Conducting T-Tests in R
lets expand and learn more about t.test()
…
Importing and inspecting data
Use read.csv()
or other relevant functions to bring your data into R. Always inspect the dataset first.
Make sure your data are in the correct format for the t-test you want to conduct.
If your data are in tabular format (e.g., one row per observation): Which columns correspond to your grouping variable? Which columns contain the values you want to test?

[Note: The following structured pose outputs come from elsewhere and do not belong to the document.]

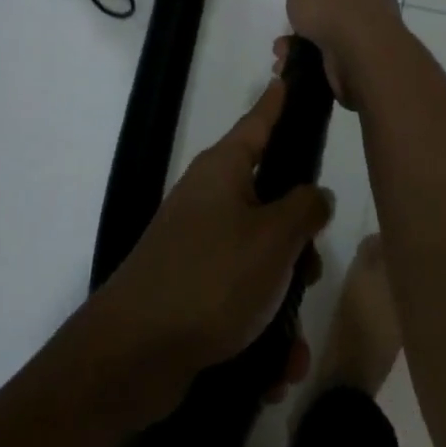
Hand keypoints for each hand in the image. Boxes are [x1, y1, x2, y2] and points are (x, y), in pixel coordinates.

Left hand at [89, 79, 332, 421]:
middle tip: (311, 270)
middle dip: (298, 242)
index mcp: (224, 170)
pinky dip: (261, 332)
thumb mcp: (273, 239)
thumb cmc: (210, 278)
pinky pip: (241, 300)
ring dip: (283, 300)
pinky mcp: (192, 289)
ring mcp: (198, 244)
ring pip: (261, 258)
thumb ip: (304, 209)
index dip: (278, 101)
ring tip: (291, 345)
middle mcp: (209, 199)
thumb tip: (314, 195)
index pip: (259, 121)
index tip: (289, 74)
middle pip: (270, 200)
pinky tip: (275, 372)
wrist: (131, 357)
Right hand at [283, 0, 403, 105]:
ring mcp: (366, 25)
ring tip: (282, 46)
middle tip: (295, 8)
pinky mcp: (359, 55)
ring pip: (327, 26)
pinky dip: (304, 57)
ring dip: (301, 36)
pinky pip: (325, 52)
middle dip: (314, 2)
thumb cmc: (333, 1)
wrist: (360, 51)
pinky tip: (287, 62)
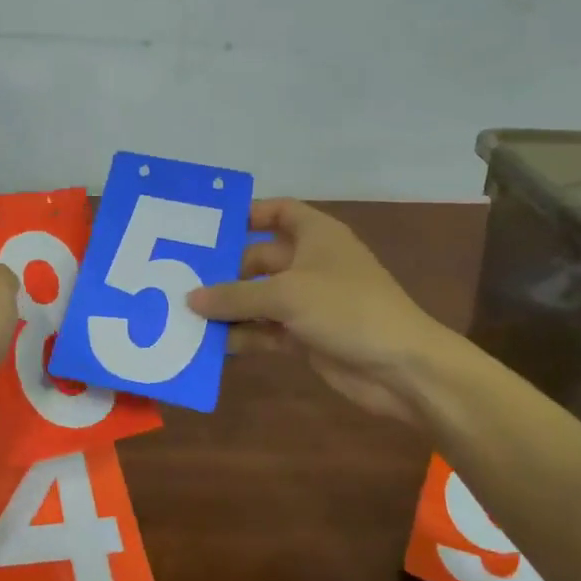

If your data are not in tabular format, you may need to reshape them using functions like pivot_longer()
or pivot_wider()
from the tidyverse
package.
You may also be able to simply index those columns directly in your t.test call, like we did in the previous section.
Conducting different types of t-tests
a one-sample t-test
To test if the mean of a group differs from a known value:
# Assuming 'value' is the known value you're comparing against
t.test(
column_name ~ group_column,
data = data,
mu = value,
alternative = "two.sided" / "less" / "greater"
)
a two-sample t-test
For comparing the means of two independent groups:
# Assuming 'group_column' is a binary factor indicating the two groups you want to compare
t.test(
column_name ~ group_column,
data = data,
var.equal = TRUE / FALSE,
alternative = "two.sided" / "less" / "greater"
)
a paired t-test
For dependent or paired samples:
# 'before_column' and 'after_column' should be in long format with a grouping variable indicating the 'before' and 'after' measurements
t.test(
value_column ~ time_column,
data = data,
paired = TRUE,
alternative = "two.sided" / "less" / "greater"
)
The tilde notation
In R, the tilde (~
) is often used to denote a formula. The t.test()
function can accept formulas as an argument when the test is applied to data in a data frame.
When you see a formula like:
response ~ group
It typically means that you’re specifying a relationship where “response” is modeled or tested as a function of “group”. In simpler terms, you’re looking at how “response” varies by “group”.
In the context of t.test()
, if you use a formula like the one above, you’re indicating that you want to perform a t-test to compare the means of the “response” variable across different levels of the “group” variable.
Other arguments to t.test
column_name: This is the column of your data that contains the values you wish to test.
group_column: A binary factor column that distinguishes between the group you want to test and other potential groups in the dataset.
data: The name of the dataframe that contains the columns mentioned.
mu: This is the known or hypothesized value of the mean you’re comparing your sample mean against.
-
alternative: Specifies the kind of test to be conducted.
“two.sided” (default): Tests if the sample mean is different from the hypothesized mean.
“less”: Tests if the sample mean is less than the hypothesized mean.
“greater”: Tests if the sample mean is greater than the hypothesized mean.
-
var.equal: A logical variable indicating whether to treat the two variances as being equal. If
TRUE
, then a pooled variance is used to estimate the variance, otherwise separate variances are used.TRUE
: Assumes equal variance (classic two-sample t-test).FALSE
: Does not assume equal variance (Welch’s t-test).